## SOURCE TEXT
<<<<

Halfway into the workshop, Minor began to really push us on one of the exercises. We were already raw from much work and lack of sleep, and when Minor started to press a particularly fragile student, I lost my temper. As before, I ran away, but this time I began sitting zazen as soon as I got to my cabin. Sitting had been the one constant thread in my life since the first time I met Minor. It had become as natural to me as brushing my teeth, and when I went out to photograph, I often found myself sitting quietly in the woods, my camera next to me, unused.

After an hour or so of sitting, I returned to the workshop and found that the session had been successfully concluded and the room was quiet. Everyone was meditating. I apologized to Minor and took my place with the others.

A short time after the workshop, I wrote him a letter asking him if he would be willing to show some of his photographs from the “Sound of One Hand Clapping” exhibit in the gallery I had just opened. He not only agreed, but let me offer his photographs for sale at whatever price I wanted, and only asked for $25 each to pay for materials. I didn’t understand why he was being so generous to me, when I had shown him nothing but resistance.

I began to realize then that I needed a spiritual teacher, but I didn’t know where to turn. Minor had never presumed to be anything but a photographer. He used elements of the teachings of Gurdjieff, yoga, Zen, and mysticism in his workshops, but he never called himself a spiritual teacher. Still, I called him and asked if I could visit him. He was still teaching at MIT, so a couple of weeks later, I drove to Cambridge and met him at his house. We drank a bottle of wine and talked of many things. I didn’t ask for advice and he didn’t offer any, but when I left him I was feeling confident again. As I drove back to my hotel that night, I couldn’t stop thinking about our meeting. He really hadn’t said anything to me, yet something had shifted in me again. Why?

When I entered the hotel, I noticed in the lobby a poster advertising a conference called “The Visual Dharma.” One of the speakers was Trungpa Rinpoche, who was acquiring a reputation in the West as a powerful teacher of Buddhism. I decided to go to the conference, and through a series of events met my future teachers: Eido Shimano, Soen Nakagawa, and my transmission teacher, Taizan Maezumi. Gradually, Zen became the central aspect of my life.

The questions I had carried with me through all these years began to crystallize into an urgent need to understand the nature of my self. Something had happened that day in the woods during Minor’s workshop. What was it? And why did I feel so at ease in the presence of someone like Minor? I had to know. I kept searching, and that search led me to become ordained as a Zen monk and, finally, to turn myself over entirely to the religious life.

Reflecting back, it’s clear to me that the arts provided a beacon that guided me through the dark places of my spiritual journey. It would have been impossible for me to enter Zen training through the front door of a monastery. I’m still impressed when I see people who are able to do that. Just the sight of shaved heads and robes was enough to turn me off. But, as things would have it, I was able to enter through the back door and, ultimately, to be able to engage fully in spiritual practice.

The spiritual journey is long and sometimes lonely. But some of us are fortunate enough to encounter a person of the Way along the Way. I am indebted to Minor for first opening the door, and for accompanying me during part of my journey.

>>>>

## DATA FOR ANALYSIS
<<<<

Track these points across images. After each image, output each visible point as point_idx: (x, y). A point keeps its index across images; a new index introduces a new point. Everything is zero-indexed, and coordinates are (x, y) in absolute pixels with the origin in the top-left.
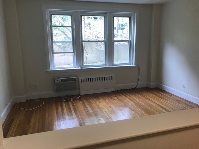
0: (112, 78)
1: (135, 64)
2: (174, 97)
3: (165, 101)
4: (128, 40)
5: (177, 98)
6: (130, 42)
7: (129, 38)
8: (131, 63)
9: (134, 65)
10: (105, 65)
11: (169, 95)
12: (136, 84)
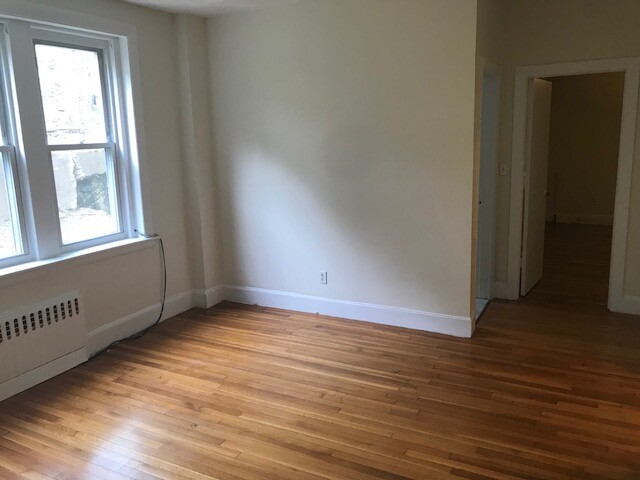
0: (72, 308)
1: (148, 234)
2: (298, 317)
3: (288, 337)
4: (103, 140)
5: (313, 320)
6: (112, 149)
7: (109, 133)
8: (130, 232)
9: (142, 238)
10: (27, 256)
11: (283, 315)
12: (160, 305)
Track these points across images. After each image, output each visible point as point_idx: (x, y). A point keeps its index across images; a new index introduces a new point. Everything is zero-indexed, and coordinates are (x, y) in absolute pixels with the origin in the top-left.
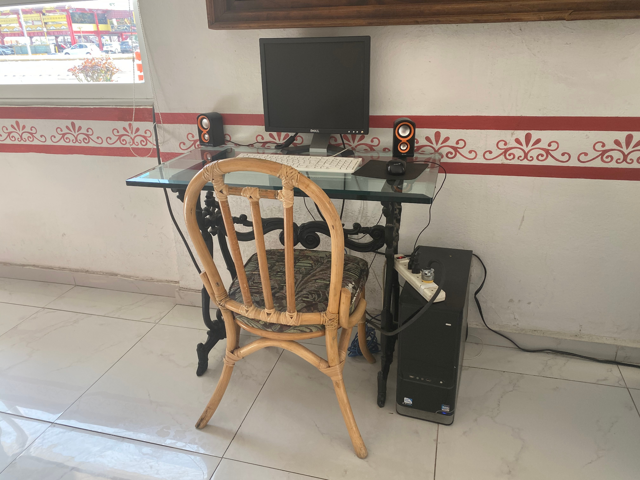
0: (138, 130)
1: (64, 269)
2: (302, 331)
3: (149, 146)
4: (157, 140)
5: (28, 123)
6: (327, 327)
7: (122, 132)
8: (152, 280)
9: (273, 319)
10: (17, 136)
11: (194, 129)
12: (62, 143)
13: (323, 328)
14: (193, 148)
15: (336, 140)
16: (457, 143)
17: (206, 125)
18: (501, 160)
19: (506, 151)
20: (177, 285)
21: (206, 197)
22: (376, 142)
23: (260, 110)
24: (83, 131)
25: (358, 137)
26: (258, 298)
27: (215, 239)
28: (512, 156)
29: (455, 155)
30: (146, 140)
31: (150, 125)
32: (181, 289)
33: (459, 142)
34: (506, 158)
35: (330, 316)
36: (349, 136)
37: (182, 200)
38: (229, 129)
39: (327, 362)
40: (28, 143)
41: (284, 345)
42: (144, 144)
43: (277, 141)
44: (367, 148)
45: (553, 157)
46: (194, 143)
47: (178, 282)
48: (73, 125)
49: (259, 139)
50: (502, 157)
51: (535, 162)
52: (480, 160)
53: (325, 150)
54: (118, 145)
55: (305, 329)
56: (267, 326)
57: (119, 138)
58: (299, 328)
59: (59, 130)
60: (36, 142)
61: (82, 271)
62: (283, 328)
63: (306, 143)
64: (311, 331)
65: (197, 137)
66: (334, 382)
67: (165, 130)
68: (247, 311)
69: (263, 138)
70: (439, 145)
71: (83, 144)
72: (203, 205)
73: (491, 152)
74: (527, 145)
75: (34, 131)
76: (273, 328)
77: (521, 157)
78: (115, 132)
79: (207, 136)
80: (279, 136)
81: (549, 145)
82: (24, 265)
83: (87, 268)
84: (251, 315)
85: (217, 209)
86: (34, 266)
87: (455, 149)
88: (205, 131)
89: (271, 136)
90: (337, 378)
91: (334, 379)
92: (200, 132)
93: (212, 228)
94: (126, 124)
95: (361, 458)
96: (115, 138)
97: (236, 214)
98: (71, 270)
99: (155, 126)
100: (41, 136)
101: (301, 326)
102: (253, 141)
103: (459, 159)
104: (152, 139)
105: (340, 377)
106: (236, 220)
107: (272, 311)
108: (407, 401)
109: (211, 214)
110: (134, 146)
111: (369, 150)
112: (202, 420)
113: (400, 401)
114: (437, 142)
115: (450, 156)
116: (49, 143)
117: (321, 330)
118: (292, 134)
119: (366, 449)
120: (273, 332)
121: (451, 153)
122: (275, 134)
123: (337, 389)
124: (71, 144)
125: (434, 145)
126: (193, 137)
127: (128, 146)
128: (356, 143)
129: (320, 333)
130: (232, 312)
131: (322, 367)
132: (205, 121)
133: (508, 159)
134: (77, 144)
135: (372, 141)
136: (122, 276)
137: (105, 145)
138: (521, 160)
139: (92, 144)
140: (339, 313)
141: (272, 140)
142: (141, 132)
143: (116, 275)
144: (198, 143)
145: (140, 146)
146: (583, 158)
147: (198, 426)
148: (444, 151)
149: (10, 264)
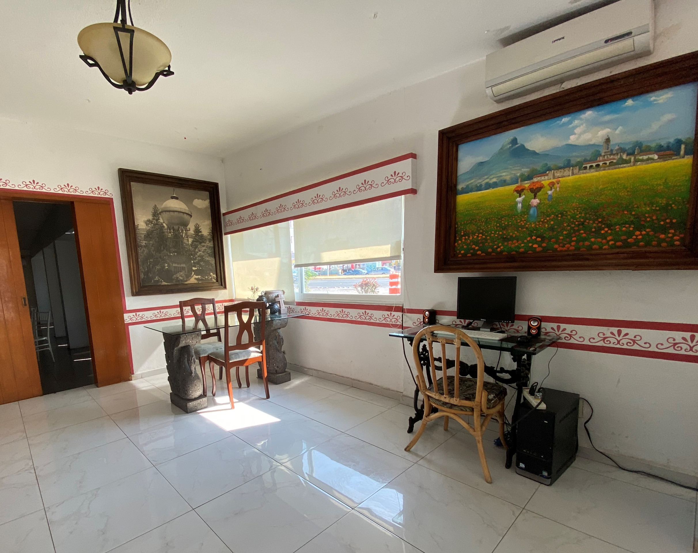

>>>>

## TASK REQUIREMENTS
[1] In the memoir excerpt, how much did Minor ask for each of his photographs?
[2] Update everything in the listing from its first line down to the line containing "12: (160, 305)" by replacing "point_idx" with "point_id" and changing nothing else. Return only those lines, and leave out the pictures.
The memoir excerpt and the point-tracking listing are unrelated material.

## RESPONSES BY TASK
[1] $25 each, to pay for materials.

[2]
Track these points across images. After each image, output each visible point as point_id: (x, y). A point keeps its index across images; a new index introduces a new point. Everything is zero-indexed, and coordinates are (x, y) in absolute pixels with the origin in the top-left.
0: (112, 78)
1: (135, 64)
2: (174, 97)
3: (165, 101)
4: (128, 40)
5: (177, 98)
6: (130, 42)
7: (129, 38)
8: (131, 63)
9: (134, 65)
10: (105, 65)
11: (169, 95)
12: (136, 84)
0: (72, 308)
1: (148, 234)
2: (298, 317)
3: (288, 337)
4: (103, 140)
5: (313, 320)
6: (112, 149)
7: (109, 133)
8: (130, 232)
9: (142, 238)
10: (27, 256)
11: (283, 315)
12: (160, 305)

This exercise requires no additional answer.